Iceberg Drag Marks on the Bottom of Glacial Lake Agassiz

Posted by John Freeland

Remnant iceberg drag marks near Pembina, ND. (Source: NRCS Web Soil Survey)


The linear streaks shown on the aerial photograph to the right are believed to have been gouged by icebergs dragging on the bottom of wind swept Glacial Lake Agassiz. The streaks (Lat. 48 50′ 45″ N; Lon. 97 16′ 30″ W) are up to several miles long, hundreds of feet wide and several feet deep.

Glacial Lake Agassiz, named after the 19th Century naturalist Louis Agassiz, was the largest of the proglacial lakes formed at the end of the Pliestocene. Between 10,000 and 7,000 years ago, as glacial ice melted northward, the shoreline of Lake Agassiz shifted as new outlets were opened and the earth’s crust readjusted to the release of the glacier’s enormous weight in a process known as isostatic rebound.

The history of Lake Agassiz corresponded to major global climate change and the migration of the Clovis people into a regional ecosystem that transitioned from ice cover, to periglacial tundra, to spruce forest, to prairie in a few thousand years.

The Sherack Formation, a lacustrine silty clay deposit, is the parent material for a suite of soils found on the landscape that once was the bottom of Lake Agassiz. Driving north toward Winnipeg on Interstate 29, it’s difficult to imagine a flatter landscape in the world, but the drag marks create enough microtopography to cause contrasting soil conditions in the grooves versus the “ridges” between the grooves.

Soil map units related to scour marks (NRCS Web Soil Survey)

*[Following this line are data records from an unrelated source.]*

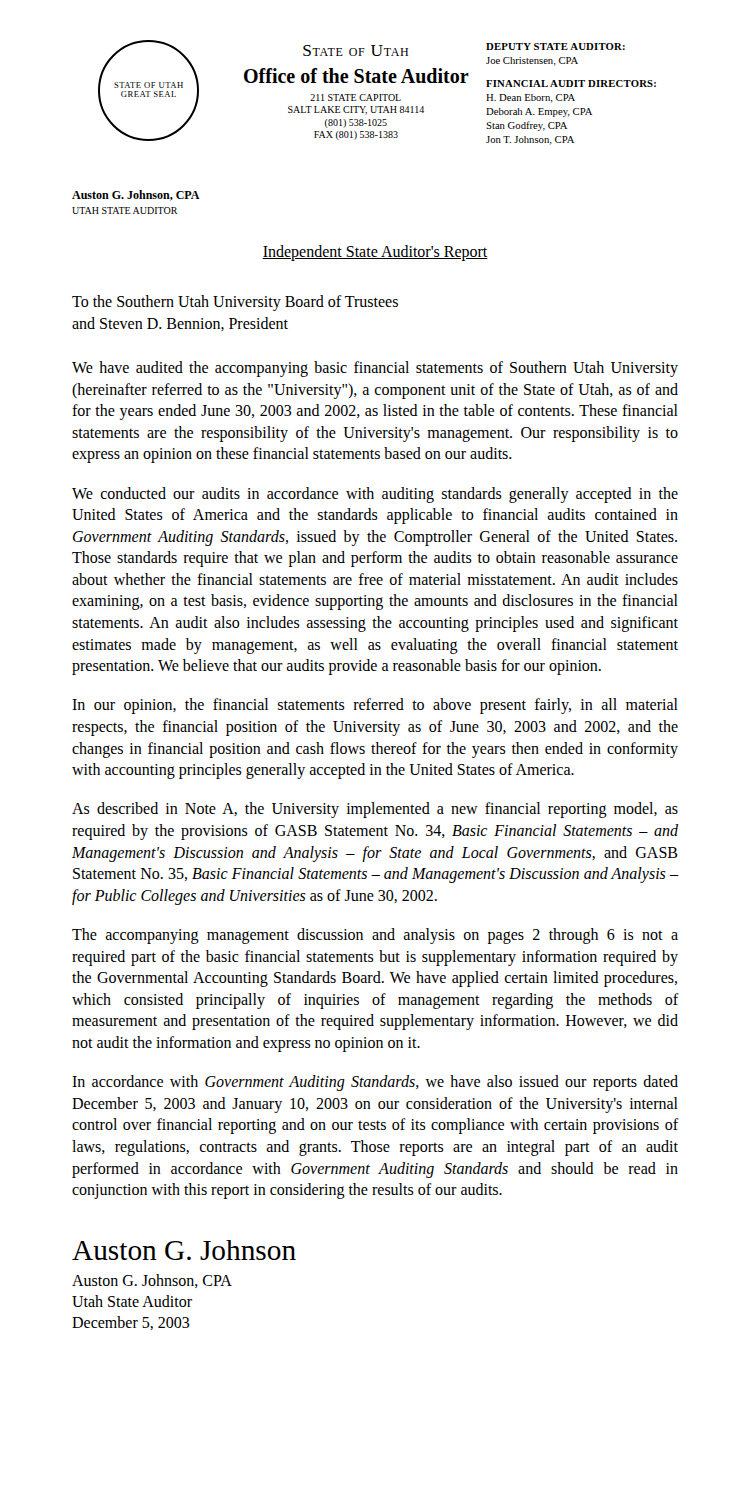State of Utah
Great Seal
State of Utah
Office of the State Auditor
211 STATE CAPITOL
SALT LAKE CITY, UTAH 84114
(801) 538-1025
FAX (801) 538-1383
Deputy State Auditor:
Joe Christensen, CPA
Financial Audit Directors:
H. Dean Eborn, CPA
Deborah A. Empey, CPA
Stan Godfrey, CPA
Jon T. Johnson, CPA
Auston G. Johnson, CPA
Utah State Auditor
Independent State Auditor's Report
To the Southern Utah University Board of Trustees
and Steven D. Bennion, President
We have audited the accompanying basic financial statements of Southern Utah University (hereinafter referred to as the "University"), a component unit of the State of Utah, as of and for the years ended June 30, 2003 and 2002, as listed in the table of contents. These financial statements are the responsibility of the University's management. Our responsibility is to express an opinion on these financial statements based on our audits.
We conducted our audits in accordance with auditing standards generally accepted in the United States of America and the standards applicable to financial audits contained in Government Auditing Standards, issued by the Comptroller General of the United States. Those standards require that we plan and perform the audits to obtain reasonable assurance about whether the financial statements are free of material misstatement. An audit includes examining, on a test basis, evidence supporting the amounts and disclosures in the financial statements. An audit also includes assessing the accounting principles used and significant estimates made by management, as well as evaluating the overall financial statement presentation. We believe that our audits provide a reasonable basis for our opinion.
In our opinion, the financial statements referred to above present fairly, in all material respects, the financial position of the University as of June 30, 2003 and 2002, and the changes in financial position and cash flows thereof for the years then ended in conformity with accounting principles generally accepted in the United States of America.
As described in Note A, the University implemented a new financial reporting model, as required by the provisions of GASB Statement No. 34, Basic Financial Statements – and Management's Discussion and Analysis – for State and Local Governments, and GASB Statement No. 35, Basic Financial Statements – and Management's Discussion and Analysis – for Public Colleges and Universities as of June 30, 2002.
The accompanying management discussion and analysis on pages 2 through 6 is not a required part of the basic financial statements but is supplementary information required by the Governmental Accounting Standards Board. We have applied certain limited procedures, which consisted principally of inquiries of management regarding the methods of measurement and presentation of the required supplementary information. However, we did not audit the information and express no opinion on it.
In accordance with Government Auditing Standards, we have also issued our reports dated December 5, 2003 and January 10, 2003 on our consideration of the University's internal control over financial reporting and on our tests of its compliance with certain provisions of laws, regulations, contracts and grants. Those reports are an integral part of an audit performed in accordance with Government Auditing Standards and should be read in conjunction with this report in considering the results of our audits.
Auston G. Johnson
Auston G. Johnson, CPA
Utah State Auditor
December 5, 2003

The figure (right) is a soil map from the Natural Resources Conservation Service (NRCS) Web Soil Survey. Two dominant soil types are shown on the map:
(BrA) Bearden silty clay loam, somewhat poorly drained, saline.
(Pu) Perella silty clay loam, poorly drained.

The Bearden soil is found on the “ridges” that appear as lighter streaks in the aerial photo. The Perella soils, often found in wetlands, are wetter and appear darker in the aerial photo compared to the Bearden. More information is available regarding these soils at NRCS Official Soil Series Descriptions

The pattern of mapped soil units illustrates the strong influence of parent material, i.e., the glacio-lacustrine sediments and the processes that deposited them – all made possible by Earth’s dynamic climate.